The virus was just coming to light, though no one yet knew what it was, and an HIV diagnosis was practically a quick death sentence. He said there was a feeling of helplessness and hopelessness around the subject.

Every treatment at the time was an experiment, he said.

He was in the Saint Mary’s resident lounge when a French team announced in 1985 that HIV is a virus; he compared the memory’s significance — something he said he will never forget — to the way many of his generation can recall where they were when U.S. President John F. Kennedy was shot.

Once Baumgartner returned to Grand Rapids from his training, he learned people there also were infected, and they wanted help.

“There was a lot of fear in the community about taking care of people with HIV and even being around them. People were afraid to shake their hands or even talk to them,” he said.

So, he decided to be one of the few doctors who would ignore the stigma and work with those patients and began seeing them in his small private practice for infectious disease in Grand Rapids.

Baumgartner said there were so many nonmedical needs his patients could not access, like counseling, insurance and housing.

He asked Saint Mary’s about working together to help patients access those services.

Saint Mary’s agreed and received an $87,000 grant from the state to create a clinic that would identify HIV patients in the area and provide care and social services.

He said the plan was to identify 30 local AIDS patients in three years; that many were identified in three months.

He said the clinic quietly opened, while much of the controversy was directed at the Kent County Health Department and its prevention efforts.

At the time, Baumgartner was on the medical staff of every hospital in Grand Rapids and said other health care systems did not have much interest in providing care to HIV patients.

With treatment, he said HIV patients now can live a relatively normal lifespan. He said Saint Mary’s clinic has about 1,000 patients and continues to be the major source of HIV treatment in West Michigan.

One of his first pregnant HIV patients spoke during a ceremony in January celebrating Baumgartner’s retirement from clinical practice late last year.

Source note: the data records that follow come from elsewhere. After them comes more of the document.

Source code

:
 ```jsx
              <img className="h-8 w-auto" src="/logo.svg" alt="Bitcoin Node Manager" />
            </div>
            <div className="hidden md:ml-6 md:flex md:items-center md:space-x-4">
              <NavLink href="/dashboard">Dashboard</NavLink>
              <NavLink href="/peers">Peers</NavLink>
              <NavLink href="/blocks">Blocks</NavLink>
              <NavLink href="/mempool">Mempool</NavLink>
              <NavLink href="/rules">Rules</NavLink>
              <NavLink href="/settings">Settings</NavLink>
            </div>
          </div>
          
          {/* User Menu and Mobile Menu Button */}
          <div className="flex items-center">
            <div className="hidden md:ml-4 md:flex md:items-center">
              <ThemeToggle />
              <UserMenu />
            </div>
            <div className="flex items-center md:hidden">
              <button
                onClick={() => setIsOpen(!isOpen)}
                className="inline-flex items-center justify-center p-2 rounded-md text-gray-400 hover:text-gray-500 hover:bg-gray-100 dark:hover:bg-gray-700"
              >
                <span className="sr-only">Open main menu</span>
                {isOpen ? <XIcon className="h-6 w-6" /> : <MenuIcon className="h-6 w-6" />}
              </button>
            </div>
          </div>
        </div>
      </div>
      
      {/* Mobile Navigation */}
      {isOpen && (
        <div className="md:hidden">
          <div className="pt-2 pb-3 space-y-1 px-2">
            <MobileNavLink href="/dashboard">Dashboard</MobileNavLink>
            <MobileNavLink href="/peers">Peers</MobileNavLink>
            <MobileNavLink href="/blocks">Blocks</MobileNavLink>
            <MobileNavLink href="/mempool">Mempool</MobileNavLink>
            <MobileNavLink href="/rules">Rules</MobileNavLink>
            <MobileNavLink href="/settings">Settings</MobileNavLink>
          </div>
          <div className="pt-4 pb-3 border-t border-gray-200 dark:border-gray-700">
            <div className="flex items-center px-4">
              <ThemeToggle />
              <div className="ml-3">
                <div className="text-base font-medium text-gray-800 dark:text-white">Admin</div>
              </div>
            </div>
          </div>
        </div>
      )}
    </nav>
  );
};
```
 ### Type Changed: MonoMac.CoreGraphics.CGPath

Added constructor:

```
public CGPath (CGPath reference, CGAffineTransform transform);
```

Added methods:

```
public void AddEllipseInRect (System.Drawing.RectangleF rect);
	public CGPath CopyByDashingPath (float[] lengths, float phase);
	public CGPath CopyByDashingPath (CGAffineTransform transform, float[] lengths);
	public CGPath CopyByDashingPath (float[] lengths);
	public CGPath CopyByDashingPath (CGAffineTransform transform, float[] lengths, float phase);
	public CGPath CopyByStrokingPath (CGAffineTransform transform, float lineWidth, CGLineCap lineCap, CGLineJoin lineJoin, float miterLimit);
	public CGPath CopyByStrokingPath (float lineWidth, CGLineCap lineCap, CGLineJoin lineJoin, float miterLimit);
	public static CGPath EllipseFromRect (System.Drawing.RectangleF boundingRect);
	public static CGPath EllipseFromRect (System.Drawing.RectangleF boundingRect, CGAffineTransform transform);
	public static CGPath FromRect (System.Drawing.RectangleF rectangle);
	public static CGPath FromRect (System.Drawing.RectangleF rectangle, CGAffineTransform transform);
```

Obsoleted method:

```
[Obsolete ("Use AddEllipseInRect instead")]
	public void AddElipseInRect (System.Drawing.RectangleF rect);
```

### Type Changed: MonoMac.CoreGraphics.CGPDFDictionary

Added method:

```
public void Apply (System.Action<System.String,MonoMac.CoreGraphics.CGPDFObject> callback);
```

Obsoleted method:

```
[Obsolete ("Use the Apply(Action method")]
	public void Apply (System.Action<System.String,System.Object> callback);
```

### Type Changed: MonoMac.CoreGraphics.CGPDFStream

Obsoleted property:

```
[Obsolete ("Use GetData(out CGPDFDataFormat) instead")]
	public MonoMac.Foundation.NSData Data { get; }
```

Baumgartner and his team had successfully ensured the patient’s son was born without HIV.

She attended with her son, who brought along his own newborn son.

Baumgartner said dealing with all the issues throughout his career led him to a broader thinking about how to approach medical solutions.

“HIV taught me I couldn’t do it by myself as a doctor,” he said. “You have to be part of a team if you’re going to really make an impact on people.”

That led him to working in hospital administration, which he has done for the past 20 years.

One of the first administration projects he worked on was bringing the area’s first team of intensive care physicians to Saint Mary’s.

Though there was resistance at the time, he said people told him years later he was right to push the issue.

“You get gratification from knowing that every patient who’s been taken care of in our critical care unit has benefited because we advanced quality and safety,” Baumgartner said.

He said there are hundreds of small and large changes he helped implement that have improved the quality of care, adding he believes his openness to change is what has made him successful for all these years.

“One of the things I always have to remind myself is that while I’ve been here for a long time, I have to guard against the idea that because we’ve done things a certain way, we’re going to keeping doing things a certain way,” Baumgartner said.

Part of what has kept him around, however, is his alignment with the hospital’s continued mission of helping everyone access care and realizing care goes beyond patients’ physical needs.

Baumgartner said he wants to help ensure the hospital continues that practice even as technology development continues. Just as many people feel the urge to look at their phones during dinner, he said it can be tempting in the medical field to substitute technology with human interaction.

“We can’t lose sight of the fact that we’re dealing with people,” he said.